Which French media websites use Google Analytics ?
Entry type: Single project
Publishing organisation: Groupe mind, mind Media
Organisation size: Small
Publication date: 2022-11-25
Authors: Sara Chaouki, Paul Roy, Aymeric Marolleau
Sara Chaouki is datajournalist at Group mind since September 2020. She has a degree of science journalism from the Université de Paris and a degree of applied mathematics from ENSEEIHT.
Paul Roy is journalist for mind Media covering media and adtech since 2019.
Aymeric Marolleau is in charge of the datajournalism team within the Group mind since early 2019. From 2015 to 2018, he was a specialized media and adtech journalist at mind Media. He has been a business journalist for about ten years.
The current configuration of the Google Analytics web page traffic measurement tool was officially deemed contrary to the GDPR by the French data protection authority early 2022. In the fall of 2022, the mind Group’s datajournalism unit and mind Media’s editorial staff wanted to know to what extent Google’s tool is still used by French media and e-commerce publishers.
To do this, we developed a crawler that automatically visits 450+ home pages, clicks on the “Accept” button of the CMP, and then checks the HTTP requests to see if the call corresponding to each of the tools has been triggered.
We were able to show that among the sites using Google Analytics, 45.4% use it in its “Universal Analytics” (UA) configuration, which is considered non-compliant by the CNIL. 9.6% use it only in its Google Analytics 4 version, which has not yet been approved by the CNIL. 45% combine both versions of the tool.
This work, which has been widely consulted and praised by digital professionals in France, has shed light on the market’s practices and contributed to an awareness of the issues.
The presence of this “analytics.js” tag alone, however, does not mean that the tool is active.

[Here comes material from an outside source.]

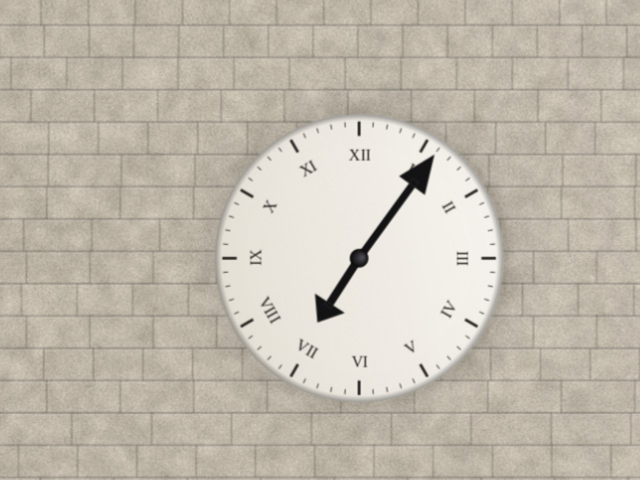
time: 7:06
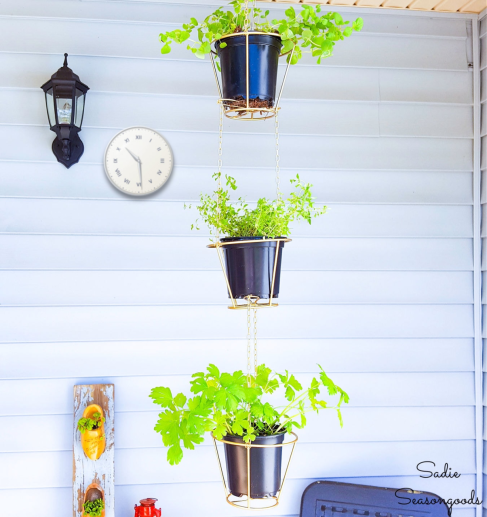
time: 10:29
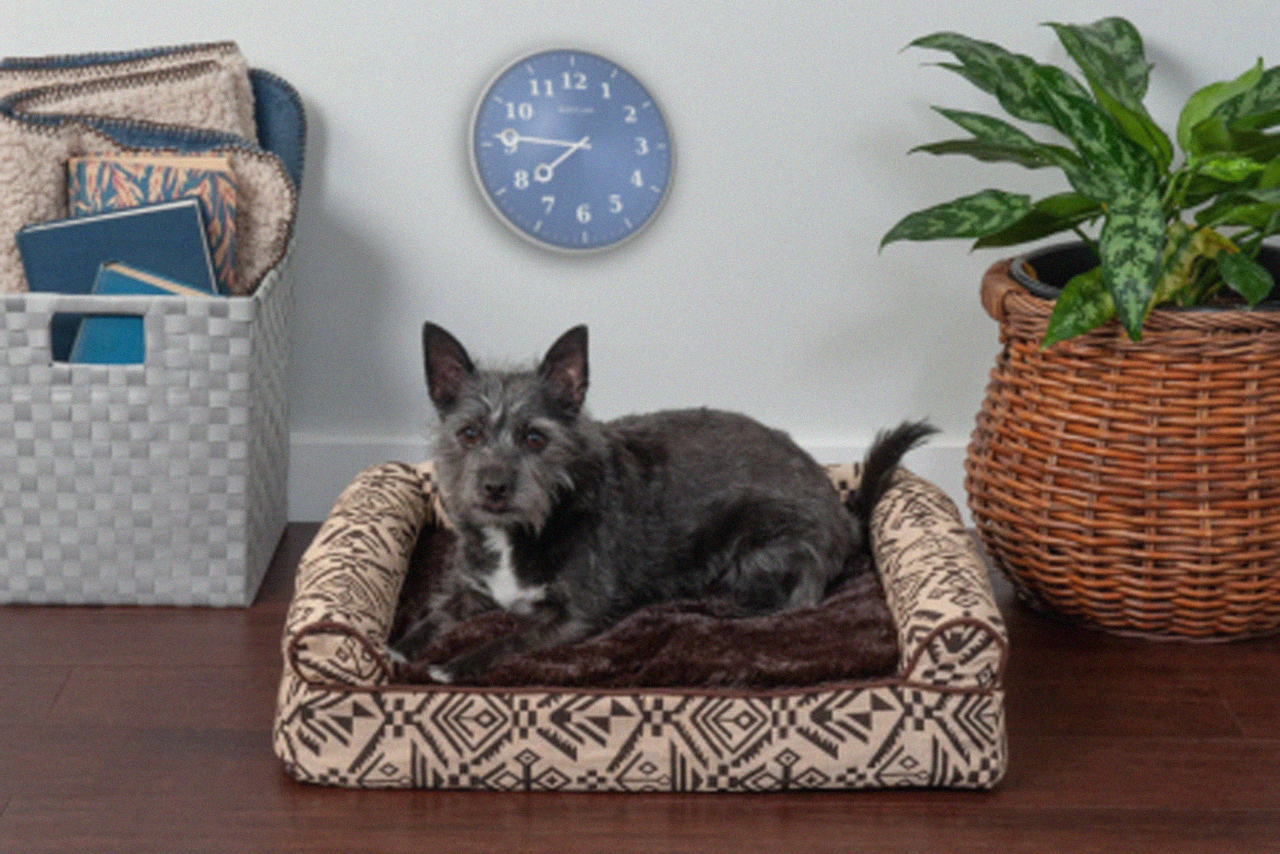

The site may have stopped using it without removing the tag from its pages. To make sure it is active, we looked for the “collect” parameter in Google Analytics queries (google-analytics.com, analytics.google.com, region1.google-analytics.com for Google Analytics 4, etc.). When “collect?v=1” appears, the site uses Universal Analytics.
Several biases are possible. When sites have opted for a solution hosted on the server side, when they use the proxyfication process (use of a proxy server to avoid any direct contact between the user’s terminal and the servers of the measurement tool, or when they use a delegation of subdomain to a third party via a redirection (or “CNAME cloaking”), the identification of a solution may be more complex, and this one may have escaped us. In addition, some sites implement specific configurations of their tools, which make their solution undetectable to our network query-based method.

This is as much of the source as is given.